Monday, January 30, 2017

To Test a Website, You Have To Rebuild Its Interface

If you’re automating tests, then you’re a programmer. What you’re programming is an interface to the application under test.

Lots of people start software test automation the same way — write a test that runs and stands on its own and lets you know whether X thing on a website, given an input of Y, yields Z. Robot type ‘hello’ into Google, robot click button, robot verify results. It’s all right there: the input data, the paths to the site’s elements, the test assertions, all in one script, and life is good for that test case. It’s a tidy little monolith.

If your company desperately needed to know at all times that clicking the ‘Go’ button on Google.com returned search results, you’d be sitting pretty. More likely your company has tasked someone (maybe you) with authoring a mountain of test cases, organized into test suites, to verify all the features of whatever application they’re launching or maintaining. If you start like I started, you automate a handful of these cases in the same way — tiny, monolithic scripts that work — and set each aside, but it starts catching up with you.

You start wrestling with inefficiencies that “real programmers” have been ironing out for years. You’re copying and pasting code for common functions within the application under test. Your UX guy changes the CSS a little and half your scripts can’t find the login text field the following morning. You’re in maintenance hell with your little stable of scripts and you haven’t even automated the smoke test suite yet. What is a test engineer to do?

Don’t panic. What you need is a dose of abstraction.

Consider that any test script you write should be able to be executed on its own, apart from all the other scripts you've written. If your robot needs to sign in to test some protected capability, then signing in should be a component of the test script for that capability. This is important because you may end up realizing that 98.8% of your test cases require the user to be signed in, or to have uploaded a file, or to have accomplished any one of a thousand simple primary actions. Here’s the thing: when the developers of the application wrote that sign-in function, they wrote it once and they put it somewhere where other components of the application could access it. Signing in was such a common use case that to repeat it everywhere that it was needed in the code would have been folly. 

You should follow suit.

You’re a programmer, and you need to learn how to set up functions in your language of choice. It should happen in such a way that wherever your monolithic test scripts have the four or five lines that you've pasted everywhere that tell your robot to sign in with username “foo” and password “bar” they can instead have one line that sends these values to the function and gets back the access it needs:

sign_in(“foo”, “bar”);
verify(robot.is_signed_in);

…and elsewhere:

sub sign_in(string username, string password) {
    robot.send_keys_to_login_field(username);
    robot.send_keys_to_password_field(password);
    return “success”;
}

This is an evolution. This is your code getting mature.

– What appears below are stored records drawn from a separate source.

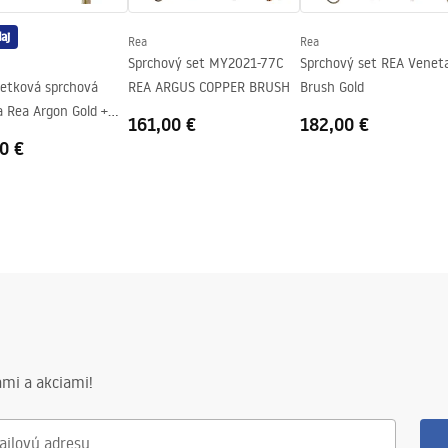
v
aj
Rea
Rea
nej strane pohára
Sprchový set MY2021-77C
Sprchový set REA Venet
etková sprchová
REA ARGUS COPPER BRUSH
Brush Gold
a Rea Argon Gold +
161,00 €
182,00 €
0 €
mi a akciami!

This is the beginning of a design pattern called Page Objects. In a nutshell, all the capabilities that can be performed by the application you’re testing should be in functions abstracted away from your test scripts. Any part of your test scripts that return actual pass/fail values should be kept out of those functions. And the easiest way to organize your functions is by grouping them so that capabilities accomplished on the same page (or frequently used component) in the application under test are packaged together in your functional interface. So our friend sub sign_in() up there might be in a whole other file called Login_Page.xx, saved in a place where your test scripts can find it.

It can seem overwhelming. How will you know which capabilities to program into your interface? The application you’re testing has so many capabilities that it seems you could write interfaces for them all year and never write a single actual test against any of them. The secret is to write the test first.

This is the beginning of a concept called Test-Driven Development, or TDD. To wade backward into the generation of our sign_in test above, you would have written the test script, that first chunk, first. You would have then noticed that sub sign_in() doesn’t exist anywhere in the interface you’re building, and so you would go build that second chunk. And you will do the same for every other function needed by your test scripts to interact with the application under test. The advantage is you’ve already got your test cases written. You know what needs to be accomplished. You can write these as test scripts and fill in the blanks in your interface as you go. At any given time your interface will have exactly as much functionality as it needs to take on what your test scripts throw at it and interact with the application you’re testing.

If any of your tests need you to sign in, you will have a function that does it. And if your UX guy changes the name of the login text field, you will only have to change your code in one place. You’re a programmer — spend less time maintaining your code and more time writing programs that will help your team deliver a quality application.